[EN] Liberté de circulation de jure et mobilité de facto dans le marché intérieur de l’UE

Dans ce document d’orientation, Nathalie Spath et Paul-Jasper Dittrich, chercheurs à notre bureau allemand, l’Institut Jacques Delors – Berlin, identifient les principaux obstacles auxquels sont confrontés les travailleurs européens dans les autres pays de l’UE et formulent des recommandations pour améliorer la mobilité.
Une grande mobilité de la main-d’œuvre en tant que facteur de production est une condition préalable importante pour gagner en efficacité et augmenter la productivité à long terme au sein du marché intérieur de l’UE, en particulier lorsqu’elle est associée à une grande mobilité des capitaux en tant que facteur de production. Cependant, le fait que tous les citoyens de l’UE aient le droit de vivre et de travailler dans un autre État membre est encore plus important.

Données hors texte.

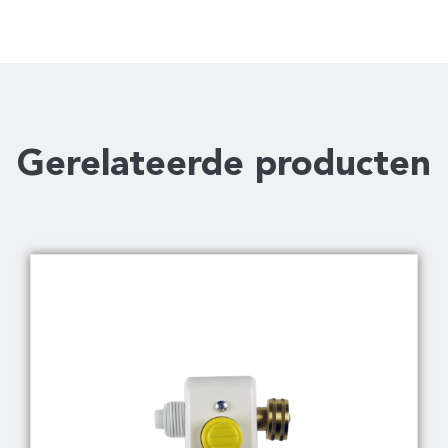
Gerelateerde producten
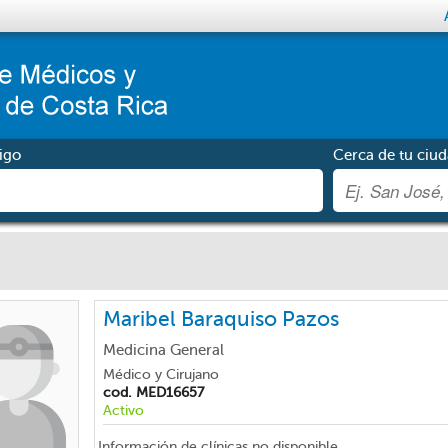
igo
Cerca de tu ciud
Maribel Baraquiso Pazos
Medicina General
Médico y Cirujano
cod. MED16657
Activo
Información de clínicas no disponible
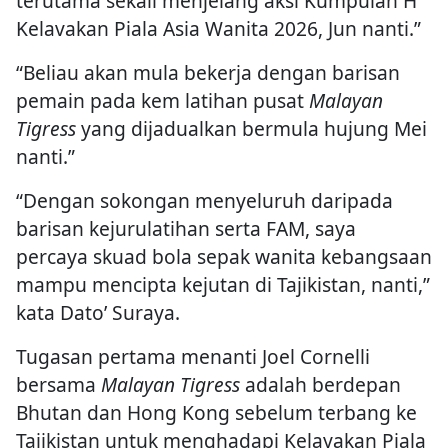
terutama sekali menjelang aksi Kumpulan H
Kelavakan Piala Asia Wanita 2026, Jun nanti.”
“Beliau akan mula bekerja dengan barisan
pemain pada kem latihan pusat
Malayan
Tigress
yang dijadualkan bermula hujung Mei
nanti.”
“Dengan sokongan menyeluruh daripada
barisan kejurulatihan serta FAM, saya
percaya skuad bola sepak wanita kebangsaan
mampu mencipta kejutan di Tajikistan, nanti,”
kata Dato’ Suraya.
Tugasan pertama menanti Joel Cornelli
bersama
Malayan Tigress
adalah berdepan
Bhutan dan Hong Kong sebelum terbang ke
Tajikistan untuk menghadapi Kelayakan Piala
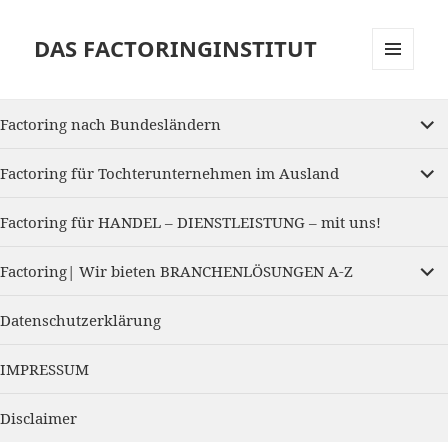
DAS FACTORINGINSTITUT
MENU
AND
expan
WIDGETS
Factoring nach Bundesländern
child
menu
expan
Factoring für Tochterunternehmen im Ausland
child
menu
Factoring für HANDEL – DIENSTLEISTUNG – mit uns!
expan
Factoring| Wir bieten BRANCHENLÖSUNGEN A-Z
child
menu
Datenschutzerklärung
IMPRESSUM
Disclaimer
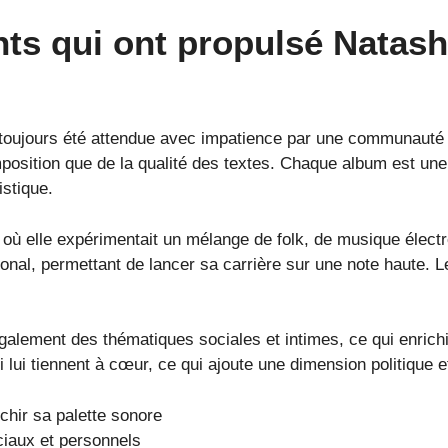
ts qui ont propulsé Natas
toujours été attendue avec impatience par une communauté
position que de la qualité des textes. Chaque album est une 
istique.
ui où elle expérimentait un mélange de folk, de musique élect
onal, permettant de lancer sa carrière sur une note haute. Le
lement des thématiques sociales et intimes, ce qui enrichit 
lui tiennent à cœur, ce qui ajoute une dimension politique
chir sa palette sonore
ciaux et personnels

La libre circulation des personnes au sein du marché intérieur est l’une des libertés fondamentales de l’UE et est inscrite dans le droit primaire de l’UE depuis 1968. La liberté de circulation de jure est détaillée dans divers règlements et directives du droit dérivé. Cependant, dans de nombreux domaines, ce processus n’est pas encore achevé : il n’existe pas de garanties absolues en matière de portabilité transfrontalière des droits à pension et des prestations sociales. De plus, lorsqu’ils exercent une profession dans un autre État membre, les citoyens de l’UE sont confrontés au fait que de nombreuses professions dans l’UE sont encore réglementées au niveau national et que de nombreuses qualifications professionnelles ne sont pas automatiquement reconnues. Une harmonisation dans ces domaines permettrait à un plus grand nombre de citoyens de l’UE de travailler dans d’autres États membres. L’augmentation des possibilités individuelles renforce le potentiel économique inhérent à la mobilité de la main-d’œuvre.
La liberté de circulation codifiée de jure coexiste avec une mobilité géographique de la main-d’œuvre de facto. En raison de certains obstacles structurels, cette dernière reste nettement inférieure à celle des États-Unis. Cela s’explique en partie par la barrière linguistique et en partie par l’absence d’agence pour l’emploi à l’échelle européenne. Les programmes de mobilité de l’UE, qui prennent également en charge les offres de stages, peuvent aider les jeunes citoyens de l’UE en particulier à améliorer leurs perspectives de carrière dans un autre pays de l’UE. Ces programmes peuvent s’appuyer sur les expériences acquises au niveau national. Une analyse des flux migratoires à la suite de la crise de la zone euro montre que la mobilité a continué d’augmenter en termes absolus et que cette augmentation est largement due à la migration de l’Europe de l’Est vers l’Europe occidentale. La crise de la zone euro a entraîné un flux migratoire du sud vers le nord, même si les chiffres concernés sont relativement faibles. Alors que les taux de chômage restent élevés dans le sud du continent, la demande de travailleurs qualifiés augmente dans d’autres pays. Une politique visant spécifiquement à encourager la mobilité géographique doit tenir compte de ces évolutions.
Le 23 juin, le Royaume-Uni se prononcera sur son maintien ou non dans l’UE. Un vote favorable à la sortie entraînerait une discrimination partielle des travailleurs européens au Royaume-Uni. Dans le contexte de la crise des réfugiés et en réponse au terrorisme islamiste, des voix se sont élevées pour demander le renversement de la politique d’ouverture des frontières. La liberté de circulation, les déplacements quotidiens à travers des frontières ouvertes et l’égalité de traitement des citoyens de l’UE ne vont plus de soi. Il est urgent de trouver un nouveau scénario positif. Celui-ci devrait souligner l’importance de la mobilité de la main-d’œuvre et la manière dont elle peut générer des avantages économiques individuels et généraux pour l’UE.